Search code examples
rxlsxpurrrreadxlopenxlsx

xlsx R: looping through list of files to check all sheet names; create a blank sheet if it does not exist


I am attempting to write a loop through a file of Excel workbooks, checking the names of all sheets to ensure that each excel workbook has three sheet names in it ('sheet1', 'sheet2', 'sheet3' - in any order). If one of those sheet names is missing, I want to create the missing sheet (blank) in the workbook missing the sheet.

  1. I am currently stuck on making sure the workbooks' sheet names match (in the list 'result') - I tried the script below but 'correct_sheet' returns empty
  2. For adding sheets, can addWorksheet (openxlsx) be used in a loop?
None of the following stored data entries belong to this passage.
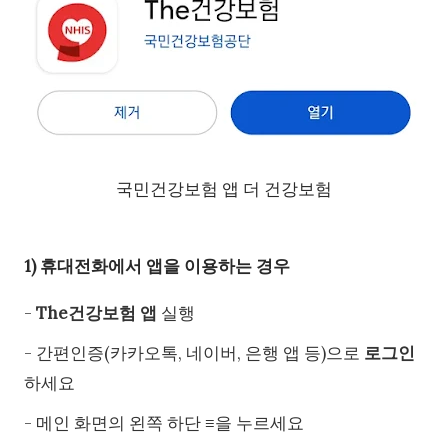
국민건강보험 앱 더 건강보험
1) 휴대전화에서 앱을 이용하는 경우
-
The건강보험 앱
실행
- 간편인증(카카오톡, 네이버, 은행 앱 등)으로
로그인
하세요
- 메인 화면의 왼쪽 하단
≡
을 누르세요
Would map (purr) be better than a for loop / can map be applied to workbooks in a list?

I've never worked across multiple files like this and I'm open to any and all suggestions / approaches!

library(tidyverse)
library(readxl)
'%notin%' <- Negate('%in%')


all_files <- list.files(path="./path/to/files'", pattern = "*.xlsx", full.names = T)

#write files to a list to see the sheet names
result <- lapply(all_files, function(x) {
  all_sheets <- excel_sheets(x)  
}

#filter by which workbooks match criteria
correct_sheet <- lapply(result, FUN = function(x) {
  correct_sheet <- intersect(result, c('sheet1', 'sheet2', 'sheet3') )
})

#Add worksheet in a loop
for (result %notin% correct_sheet){

  
}



Solution

  • I'm old skool. I like a for loop. That's what happens when you come from other languages!

    So I'd be skipping all that lapply which doesn't explain what is going on and doing

    new_data = "" # a placeholder for the data you will insert in an new empty sheet
    
    for (file %in% all_files) {
    # open the file and get it's sheets
    sheets = excel_sheets(file)
    
    # check if the file has the sheet you want
    if ( "sheet1" %in% sheets) {
     # do nothing
    } else {
    # if not - create a sheet
    xlsx::write.xlsx(new_data,
     file, # You may need to add the path? 
     sheetName="sheet1",
     append=TRUE)
    } #if you are checking for all 3 sheets and adding any 3 missing, add another for loop?
    
    
    

    The R purists will say this is slow and inefficient. My question would be how fast does it need to be? How readable does it need to be?